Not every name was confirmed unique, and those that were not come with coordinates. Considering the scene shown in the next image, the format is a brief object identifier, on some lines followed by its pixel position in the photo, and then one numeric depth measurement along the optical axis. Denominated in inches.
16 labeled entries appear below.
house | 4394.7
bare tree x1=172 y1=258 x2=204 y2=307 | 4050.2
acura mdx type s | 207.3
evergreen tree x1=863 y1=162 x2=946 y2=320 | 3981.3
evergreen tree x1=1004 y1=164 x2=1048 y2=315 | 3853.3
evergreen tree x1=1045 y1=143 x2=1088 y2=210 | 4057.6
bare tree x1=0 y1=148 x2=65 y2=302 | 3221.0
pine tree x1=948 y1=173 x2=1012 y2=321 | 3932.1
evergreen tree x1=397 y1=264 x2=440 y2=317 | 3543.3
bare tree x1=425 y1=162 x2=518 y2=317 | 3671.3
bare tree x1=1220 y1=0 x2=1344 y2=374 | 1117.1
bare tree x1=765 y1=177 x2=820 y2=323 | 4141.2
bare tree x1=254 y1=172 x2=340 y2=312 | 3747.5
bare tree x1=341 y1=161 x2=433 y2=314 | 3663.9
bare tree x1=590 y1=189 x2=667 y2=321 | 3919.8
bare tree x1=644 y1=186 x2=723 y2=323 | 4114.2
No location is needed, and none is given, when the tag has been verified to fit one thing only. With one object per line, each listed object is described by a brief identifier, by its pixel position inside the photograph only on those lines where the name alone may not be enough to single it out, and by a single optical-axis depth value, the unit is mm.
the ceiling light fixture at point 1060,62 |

########

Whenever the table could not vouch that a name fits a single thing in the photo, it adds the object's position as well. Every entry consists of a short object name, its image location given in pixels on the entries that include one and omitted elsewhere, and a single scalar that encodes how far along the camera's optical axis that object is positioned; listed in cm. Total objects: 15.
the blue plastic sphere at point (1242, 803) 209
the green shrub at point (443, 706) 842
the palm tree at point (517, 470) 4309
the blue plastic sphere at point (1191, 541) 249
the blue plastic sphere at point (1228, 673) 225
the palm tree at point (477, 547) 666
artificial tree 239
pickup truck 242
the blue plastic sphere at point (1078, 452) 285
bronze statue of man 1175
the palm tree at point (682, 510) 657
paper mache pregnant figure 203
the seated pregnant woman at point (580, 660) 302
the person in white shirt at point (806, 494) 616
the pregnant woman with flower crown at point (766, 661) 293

########

▶ [EXERCISE OBJECTIVE] Only the lines above from the line with "paper mache pregnant figure 203" to the line with "the pregnant woman", those two lines included, should be reproduced exactly.

▶ [SOLUTION TO THIS TASK]
paper mache pregnant figure 203
the seated pregnant woman at point (580, 660) 302
the person in white shirt at point (806, 494) 616
the pregnant woman with flower crown at point (766, 661) 293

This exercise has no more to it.